J’ai ensuite parcouru l’axe spatial interne/externe pour réaliser des arrangements et des improvisations qui partent de la musique traditionnelle des Marches mais qui s’inspirent aussi d’autres sources, de sources internationales : le rock progressif, le jazz rock, le folk revival français et anglo-américain, la musique latino-américaine.

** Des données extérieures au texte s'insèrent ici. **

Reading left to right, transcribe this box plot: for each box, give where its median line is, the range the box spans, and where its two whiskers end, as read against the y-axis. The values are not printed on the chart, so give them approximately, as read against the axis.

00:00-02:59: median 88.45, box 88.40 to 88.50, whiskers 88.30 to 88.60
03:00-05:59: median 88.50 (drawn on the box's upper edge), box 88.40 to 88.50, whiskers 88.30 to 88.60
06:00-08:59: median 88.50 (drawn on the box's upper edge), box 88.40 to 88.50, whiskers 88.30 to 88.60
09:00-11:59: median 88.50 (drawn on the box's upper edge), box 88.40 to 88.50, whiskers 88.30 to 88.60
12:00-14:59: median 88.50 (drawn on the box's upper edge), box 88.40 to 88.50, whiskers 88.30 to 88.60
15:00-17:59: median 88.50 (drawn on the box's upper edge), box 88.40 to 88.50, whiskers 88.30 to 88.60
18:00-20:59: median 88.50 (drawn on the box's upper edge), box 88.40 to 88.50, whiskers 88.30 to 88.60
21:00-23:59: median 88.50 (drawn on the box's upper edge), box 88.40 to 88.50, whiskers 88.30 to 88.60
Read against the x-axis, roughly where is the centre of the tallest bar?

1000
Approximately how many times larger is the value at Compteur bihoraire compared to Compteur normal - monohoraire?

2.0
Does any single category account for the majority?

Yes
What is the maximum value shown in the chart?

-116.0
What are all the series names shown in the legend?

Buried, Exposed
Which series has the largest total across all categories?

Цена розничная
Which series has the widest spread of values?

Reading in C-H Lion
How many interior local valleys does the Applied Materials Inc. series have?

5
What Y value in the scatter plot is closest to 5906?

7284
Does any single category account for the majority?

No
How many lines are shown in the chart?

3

Le choix des instruments musicaux utilisés aussi a suivi les mêmes grandes lignes que le répertoire et les arrangements, synthétisant traditionnel et moderne, acoustique et électrique. Mes « soufflets » (l’accordéon piano et l’accordéon diatonique) et ma voix donnent vie au feu central de Marchigianista autour duquel tournent la guitare folk, la guitare électrique et la contrebasse de Francesco Tesei, la basse électrique de Leandro Scocco et la batterie de Mauro Mencaroni (batteur historique des Agorà, groupe jazz rock des Marches qui dans les années soixante-dix était connu et apprécié à niveau international).
La base poétique de Marchigianista et de sa voracité musicale peuvent donc être trouvées dans les écrits de Oswald de Andrade. Certaines déclarations de l’intellectuel brésilien peuvent être d’excellentes clés d’interprétation : « le travail contre le détail naturaliste – pour la synthèse ; contre la morbidité romantique – pour l’équilibre géométrique et pour la finition technique ; contre la copie, pour l’invention et pour la surprise » (tiré du « Manifeste sur la poésie Pau-Brasil »); « la gaieté est le preuve par neuf. […] Contre la mémoire source de coutume. L’expérience personnelle renouvelée » (tiré du « Manifeste anthropophage »).